The bands within the tuning range of the EVLA which are allocated exclusively to radio astronomy are 1400-1427 MHz, 1660-1670 MHz, 2690-2700 MHz, 4990-5000 MHz, 10.68-10.7 GHz, 15.35-15.4 GHz, 22.21-22.5 GHz, 23.6-24.0 GHz, 31.3-31.8 GHz, and 42.5-43.5 GHz. No external interference should occur within these bands. RFI is primarily a problem within the low frequency bands, and is most serious to the D configuration, as the fringe rates in other configurations are often sufficient to reduce interference to tolerable levels.

Radio frequency interference (RFI) at the EVLA will be an increasing problem to astronomical observations. Table 10 lists some of the sources of external RFI at the VLA site that might be observed within the EVLA tuning range. Figure 3 shows a raw power spectrum at L-band. Figure 4 shows a similar plot for the new S-band system. Table 10 gives a summary of the origins (where known) of the prominent features shown in the two figures.

 

 

Plots and tables of known RFI are available online, at http://science.nrao.edu/facilities/evla/observing/RFI/; plots of all RFI observations from 1993 onwards are available online, at http://www.vla.nrao.edu/cgi-bin/rfi.cgi. For general information about the RFI environment, contact the head of the IPG (Interference Protection Group) by sending e-mail to nrao-rfi@nrao.edu.
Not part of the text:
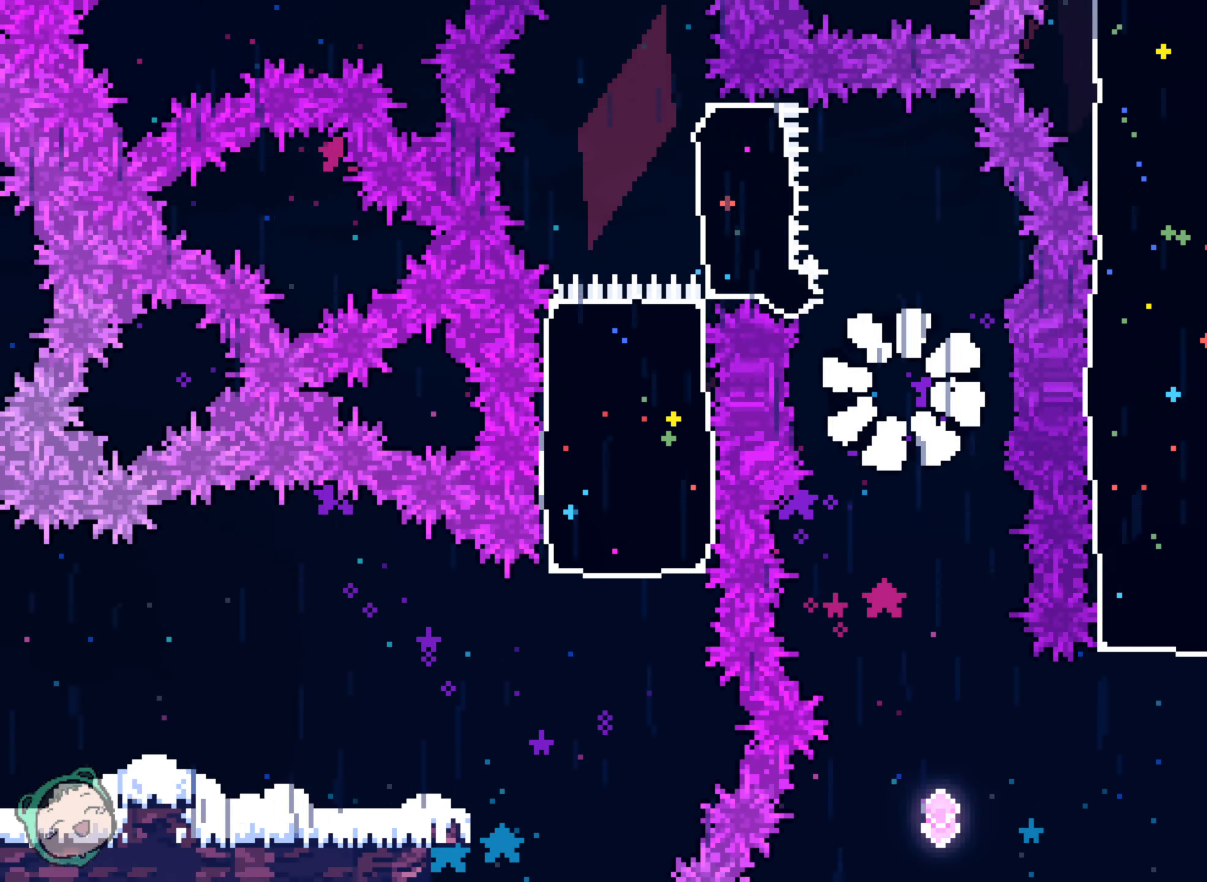
{"dt_ms": 500, "buttons": [], "left_stick": "center", "right_stick": "center", "events": []}
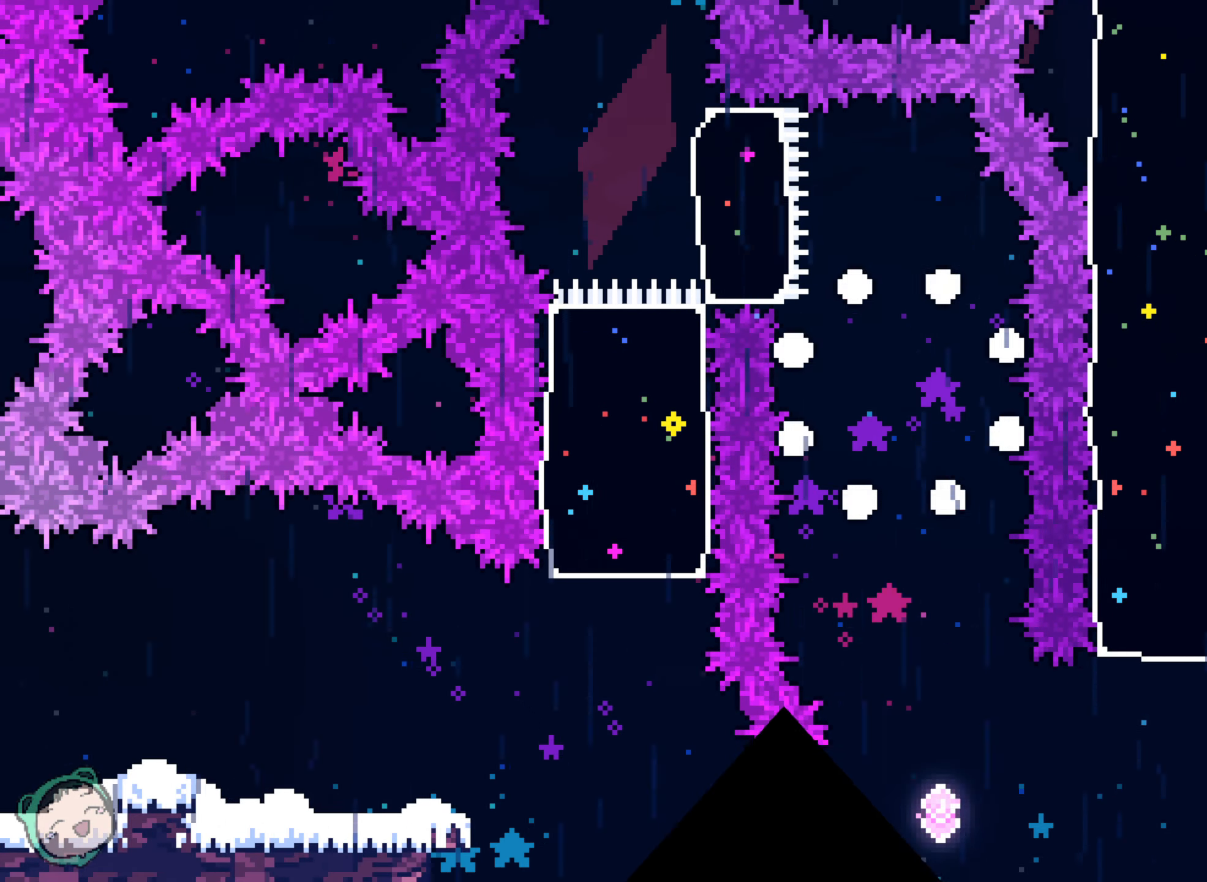
{"dt_ms": 500, "buttons": [], "left_stick": "center", "right_stick": "center", "events": []}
The impact of RFI on astronomical observing depends on the configuration and wave- length. It is worst for the D configuration, but RFI effects, as seen in an image, will be appreciably attenuated in the extended configurations and at higher frequencies due to fringe phase winding.

The EVLA electronics (including the WIDAR correlator) have been designed to minimize gain compression due to very strong RFI signals, so that in general it will be possible to observe in spectral regions containing RFI, provided the spectra are well sampled to minimize Gibbs ringing, and spectral smoothing (such as Hanning) is applied. We fully expect useful astronomical data to be extracted even if extremely strong interfering signals are located a few MHz away.

Extracting astonomy data from frequency channels in which the RFI is present is much more difficult. Testing of algorithms which can distinguish, and subtract RFI signals from interferometer data is ongoing.